Latest update April 16th, 2025 7:21 AM
Sep 03, 2009 Features / Columnists, Freddie Kissoon
I appealed to Mr. Karan Singh, when he was the “formidable one” at Guyana Water Incorporated not to fire a sewage worker that had chalked up 35 years of service.
This man, in a country devoid of technical people, knew the Georgetown sewage system better than most GWI officers. I asked Singh what was wrong with suspension
But Singh, for reasons that is bound up with the demographic and cultural evolution of this country, wanted to fire this gentleman.
This article is not on Singh but I believe Singh, like Khurshid Sattaur at the Guyana Revenue Authority (GRA), has set this country back by decades in a sociological area that is so dangerous, an area that threatens the very existence of Guyana.
It is for this reason, we who fought the PNC Government owe to the next generation to fight the PPP Government. I can’t openly say what I want in relation to how I see the policies of Singh when he was Genghis Khan at GWI and the other gentleman at the GRA, but I hope readers have read between the lines.
When is Khurshid Sattaur going to tell the public what discussions he had with Roger Khan’s lawyer? Those who spoke to Simels must take a lie detector test.
I did not meet with Simels alone. Kaieteur News personnel were present, including its publisher, but I will still take the test. I am also insisting that Sattaur and I take the polygraph as to all the wealth or finance we both possess, including all assets.
The Guyana Press Association must insist that there be a comparative examination of houses – mine and many other government officials.
If the engineers conclude that I have even an upper middle class house, based on its architecture and its internal contents, then I will resign from UG and stop writing this column.
If it is not a fancy residence, the kind upper middle class and wealthy people build, then Khurshid Sattaur must resign. I am urging Sattaur to take up this challenge. In the meantime, I again call upon Khurshid Sattaur to disclose what Simels mentioned to him and what he conveyed to Simels. I now return to the story of two police officers.

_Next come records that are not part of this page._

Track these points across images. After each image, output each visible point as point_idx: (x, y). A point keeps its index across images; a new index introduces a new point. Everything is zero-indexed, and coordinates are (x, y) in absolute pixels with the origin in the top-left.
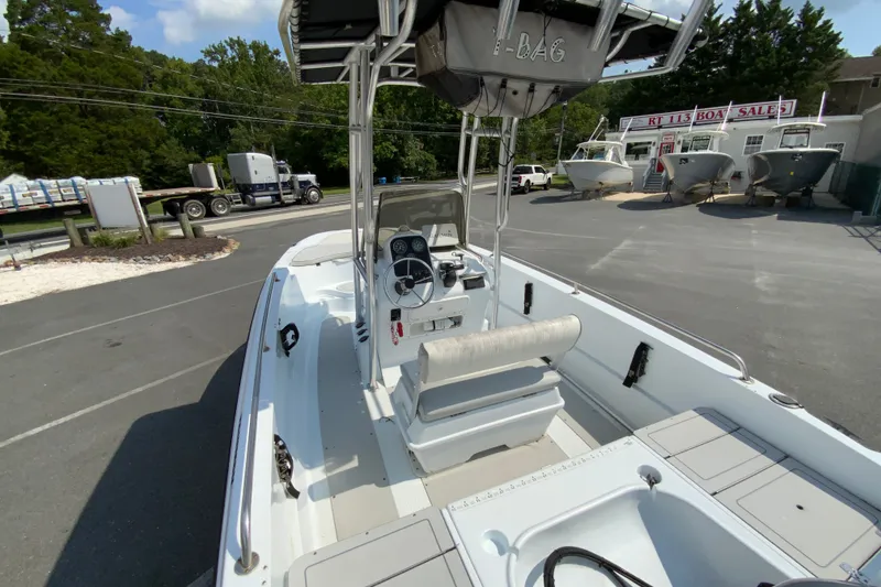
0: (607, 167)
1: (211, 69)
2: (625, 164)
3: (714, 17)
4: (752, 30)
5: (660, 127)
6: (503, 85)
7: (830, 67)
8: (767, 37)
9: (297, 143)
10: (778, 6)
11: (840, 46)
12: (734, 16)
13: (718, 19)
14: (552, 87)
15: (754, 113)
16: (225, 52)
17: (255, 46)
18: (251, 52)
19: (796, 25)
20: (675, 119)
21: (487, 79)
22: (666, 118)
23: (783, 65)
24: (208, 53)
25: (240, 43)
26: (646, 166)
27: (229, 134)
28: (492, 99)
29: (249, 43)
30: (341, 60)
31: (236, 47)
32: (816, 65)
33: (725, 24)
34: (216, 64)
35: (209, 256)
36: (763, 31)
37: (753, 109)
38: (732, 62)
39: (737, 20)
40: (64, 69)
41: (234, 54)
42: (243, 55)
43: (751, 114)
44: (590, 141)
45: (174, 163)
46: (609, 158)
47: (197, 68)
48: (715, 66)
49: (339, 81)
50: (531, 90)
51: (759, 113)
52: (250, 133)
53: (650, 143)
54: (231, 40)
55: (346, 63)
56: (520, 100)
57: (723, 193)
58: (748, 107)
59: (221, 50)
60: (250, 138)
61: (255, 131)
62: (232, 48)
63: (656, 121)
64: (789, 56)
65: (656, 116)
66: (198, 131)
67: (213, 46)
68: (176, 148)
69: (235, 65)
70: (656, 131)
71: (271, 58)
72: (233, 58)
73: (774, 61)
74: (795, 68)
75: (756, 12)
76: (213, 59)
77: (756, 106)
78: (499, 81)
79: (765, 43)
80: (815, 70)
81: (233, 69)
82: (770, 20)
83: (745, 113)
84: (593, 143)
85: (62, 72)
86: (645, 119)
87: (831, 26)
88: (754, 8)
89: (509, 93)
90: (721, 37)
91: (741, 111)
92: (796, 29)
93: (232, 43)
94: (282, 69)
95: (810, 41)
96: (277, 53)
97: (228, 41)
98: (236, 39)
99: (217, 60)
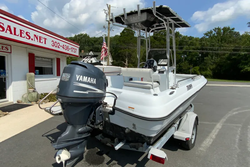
1: (206, 39)
9: (229, 62)
17: (224, 29)
18: (222, 31)
21: (132, 24)
24: (206, 34)
28: (133, 27)
29: (222, 28)
31: (217, 30)
34: (208, 37)
40: (161, 43)
42: (218, 33)
45: (184, 68)
47: (202, 39)
50: (138, 24)
52: (213, 59)
59: (211, 32)
62: (215, 31)
67: (208, 32)
68: (187, 64)
72: (215, 34)
76: (207, 36)
78: (134, 24)
85: (160, 44)
89: (136, 26)
96: (233, 29)
97: (214, 29)
98: (217, 27)
99: (208, 36)
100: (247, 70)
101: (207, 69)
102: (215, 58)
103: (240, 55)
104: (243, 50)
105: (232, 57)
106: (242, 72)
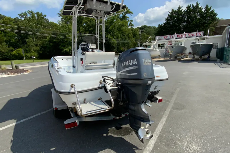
0: (152, 50)
1: (21, 21)
2: (158, 50)
3: (181, 10)
4: (191, 13)
5: (167, 39)
6: (96, 11)
7: (215, 23)
8: (196, 15)
10: (198, 6)
11: (217, 17)
12: (186, 9)
13: (182, 10)
14: (104, 12)
15: (192, 35)
16: (27, 15)
17: (38, 14)
18: (36, 15)
19: (204, 11)
20: (171, 37)
21: (94, 10)
22: (168, 36)
23: (201, 23)
24: (21, 15)
25: (32, 12)
26: (164, 51)
27: (26, 41)
28: (95, 13)
29: (35, 12)
30: (71, 9)
31: (31, 14)
32: (210, 22)
33: (184, 11)
34: (23, 19)
35: (22, 73)
36: (195, 13)
37: (192, 34)
38: (187, 21)
39: (187, 10)
41: (30, 16)
42: (33, 17)
43: (192, 36)
44: (146, 43)
46: (152, 48)
48: (182, 23)
49: (70, 15)
50: (101, 12)
51: (194, 35)
52: (34, 41)
53: (165, 44)
54: (29, 11)
55: (72, 10)
56: (99, 13)
57: (187, 58)
58: (191, 34)
60: (34, 43)
61: (36, 41)
62: (29, 14)
63: (166, 37)
64: (202, 20)
65: (166, 36)
66: (14, 40)
67: (23, 13)
68: (5, 46)
69: (30, 19)
70: (166, 40)
71: (43, 18)
72: (29, 17)
73: (198, 21)
74: (204, 23)
75: (192, 8)
77: (193, 33)
78: (96, 10)
79: (195, 17)
80: (210, 24)
81: (29, 20)
82: (196, 10)
83: (190, 35)
84: (147, 43)
86: (162, 37)
87: (214, 11)
88: (191, 7)
89: (98, 12)
90: (183, 15)
91: (189, 35)
92: (204, 13)
93: (29, 12)
94: (46, 21)
95: (208, 15)
96: (45, 16)
97: (28, 12)
98: (31, 11)
99: (23, 17)
100: (66, 50)
101: (31, 51)
102: (35, 40)
103: (58, 39)
104: (60, 34)
105: (53, 40)
106: (63, 52)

One was my student, Patrice Henry. I cannot elucidate on the plight of this officer who later became a lawyer, because he has taken the Guyana Police Force and the Police Service Commission to court, but this I can say; for the time I knew him both as a police officer and a UG student, this was an impressive young man that the police force should be happy to have as an attorney working as a superintendent with the force. Why did he have to resort to court action to retain his job?
We move from Patrice Henry to another police superintendent, Simon Mc Bean. Mc Bean’s dilemma hasn’t reached the court as yet so there is still time for a comment.
Let us assume that Mc Bean did evade some procedures for finishing his scholarship in London. He returned to serve his country – one in a million. In a land where such skills as those which Mc Bean acquired are scarce, is there no other way to deal with the petty sin of Mc Bean (assuming that he committed one) but by dismissal?
The last person in the police force that should support dismissal for minor error is the Commissioner. Mr. Henry Greene knows that we go back to Wortmanville, so I guess we know a little bit of each other.
The people in authority have become so jaded that our bureaucracy and governmental structures operate without commonsense. Take the Education Minister. He announced that he is seeking a change in law to increase the retirement age of teachers.
This is coming from the Minister of a country where the shortage of teachers is one of the worst in the world. Why the change was not made a decade ago? In which country in the year 2009, the public service retires employees with university degrees and other specialist education at 55?
No one at the dinner hosted by the Private Sector Commission where the President gave the featured address had the courage to tell the President that Guyana remains backward because we retire our university trained teachers, soldiers, police officers and public sector technicians at 55, and they take their education and give it to richer countries.
Then we beg those very countries for skills to fill the gap and they send young volunteers who come for sun and fun. I guess Naipaul was right – mimic men rule the Caribbean.